Rabbimiz buyuruyor: “Dinlerine uymadıkça Yahudiler de Hristiyanlar da asla
senden razı olmayacaklardır. De ki: Doğru yol, ancak Allah'ın yoludur. Sana
gelen ilimden sonra onların arzularına uyacak olursan, andolsun ki, Allah'tan
sana ne bir dost ne de bir yardımcı vardır.” (Bakara/120)
Kudüs Elden Çıkmak Üzere…
İsrail, Mescid-i Aksa’da terör havası
estiriyor, olur olmaz sebeplerle hem Gazze’de ve hem de Batı Şeria’da
bahaneler çıkartarak devlet terörü estirip Filistinlilerin evlerini yıkarak
göçe zorlamaktadırlar. Filistin’de bir insanlık suçu işlenmekte ve ABD’nin
İsrail’e arka çıkmasıyla da bu suç sürüp gitmektedir.

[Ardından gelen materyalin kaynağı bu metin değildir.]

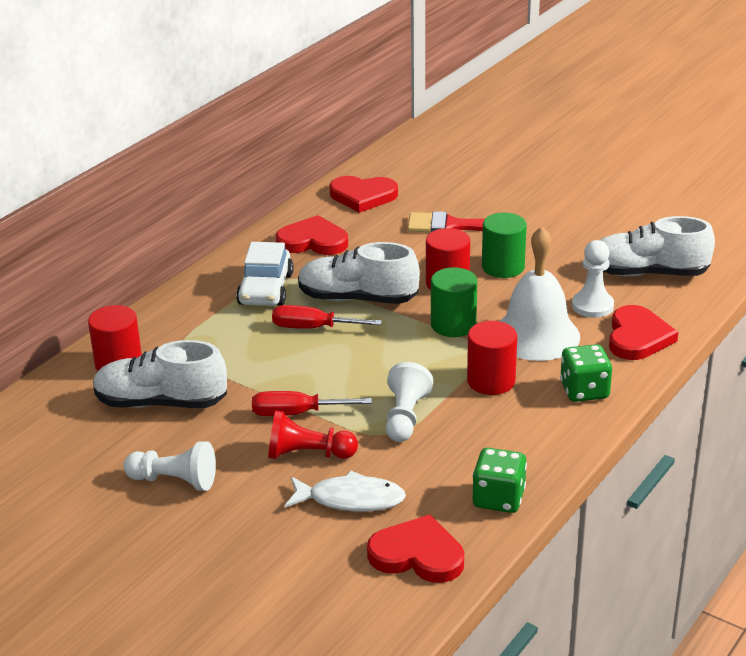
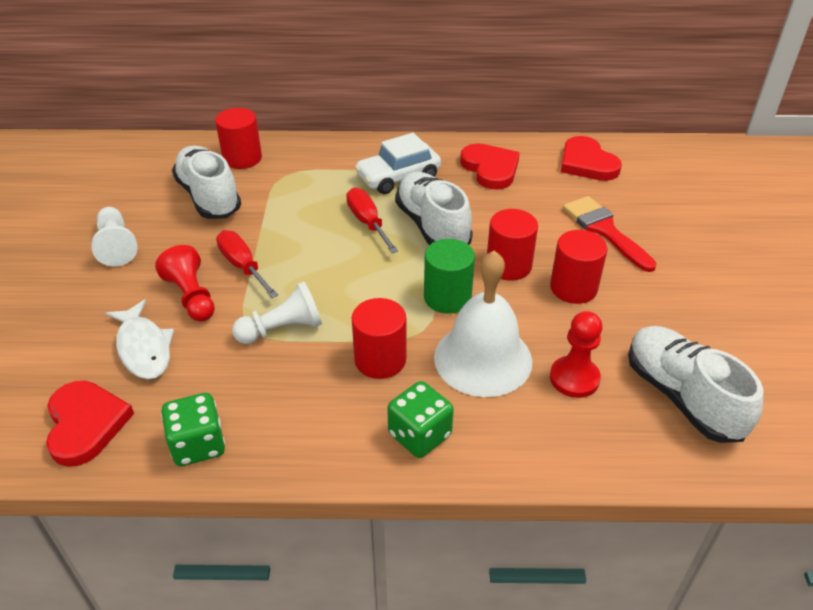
camera: 55 degrees right, 10 degrees up
(503, 267) = (573, 288): green cylinder -> red cylinder
(592, 306) = (574, 378): white pawn -> red pawn
(637, 337) = (553, 438): red heart -> none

İsrail polisi, Kubbetü’s Sahra Camii’ne
baskın düzenleyerek Kudüs Şeriat Mahkemesi Reisi ve Kudüs İslami Vakıflar Reisi
Şeyh Vasıf el Bekri ile Mescid-i Aksa Vakfı Müdürü Şeyh Ömer el Kisvani’yi
içeridekileri darp etmiştir. Mescidin kapıları kapatılmış, pis postallarıyla
kirlettikleri mabetlerimizde Müslüman yöneticiler hakarete maruz kalmıştır.

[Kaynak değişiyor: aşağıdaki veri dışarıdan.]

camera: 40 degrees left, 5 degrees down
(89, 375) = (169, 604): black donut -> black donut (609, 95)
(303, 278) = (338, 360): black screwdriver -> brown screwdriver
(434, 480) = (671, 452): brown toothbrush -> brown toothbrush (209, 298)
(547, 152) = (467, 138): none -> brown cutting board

İsrail zindanlarında 7 bin esir var. Bunların 300’ü
çocuk, 60 civarında kadın, 6 milletvekili, bin 700 hasta tutuklu var. Gazze’de
kuşatılmış bir halk ölüme terk edilmiş durumdadır. İsrail zindanlarında,
75 esirin işkence, 60 esirin sağlık ihmali, 8 kişinin gardiyanlar
tarafından copla dövülmesi ve 75 esirin de zindanda idam edilerek 224
Filistinli şehit olmuştur.
Dünyada şeytanın imparatorluğunu kuranlar ne yazık
ki isimleri İslam ülkesi olan ülkelerin desteğiyle bunu yaptılar. İslam
ülkelerini yöneten aşağılık diktatörler saltanatlarını kaybetmemek adına
sessizliklerini sürdürdükleri sürece, bunun hesabını veremeyeceklerdir. Bir
kısmı Batı’nın kucağına oturmuş ona uşaklık etmekte diğer yarısı kan ve ateş
içinde yangın yeri. Zulüm ve haksızlıklara sadece Türkiye direniyor.
Ezanı Islıklamak…
İstanbul'da 8 Mart’ta düzenlenen Feminist Gece
Yürüyüşünde ezanı ıslıklama olayı damgasını vurdu. Organizatörler
ıslıkların yolu kesen polisi protesto etmek için çalındığını, o esnada ezan
okunduğunu, ezanı protesto amaçlarının olmadığını söylüyorlar ama ezan sesi
duyulunca ıslıkların kesilmesi gerektiğini bilmeleri gerekirdi.
Bir an için kitlenin hemen kontrol edilmesinin zor
olduğunu veya gerçekten bazı kendini bilmezlerin bunu kasıtlı olarak
yaptıklarını farz edelim. Ancak burada üzerinde durulmayan ve en az ezanı
ıslıklamak kadar vahim bir konu yürüyenlerin taşıdıkları afişler ve
sloganlarıdır. ‘Fahişeyim feministim’ , ‘Bedenimi satarım’, ‘Namusu
mu kirletmeden duramam’, ‘Yılın En Sürtüğü’ gibi ve burada yazmaya
hicap ettiğimiz afişlerle yürüyenlerin helal, haram, mukaddesat gibi bir
hassasiyetlerinin bulunmadığı, içinde yaşadığın toplumun değerlerine saygı
göstermediğini görüyoruz.
Organizatörlerin de bu afişleri engellememiş
olması bu türedilerin derdinin kadın hakları filan olmadığını
göstermektedir. Ailenin göz ardı edildiği, her tür cinsel sapkınlığın,
iğrenç pankartlarla haykırıldığı, kadını da aşağılayan, söylemlerin
havada uçuştuğu, toplumun birliğine ve dirliğine kasteden yüzkarası sloganların
mevcudiyeti bu provokatif yürüyüşte ezan ıslıklanması kadar ürperticidir.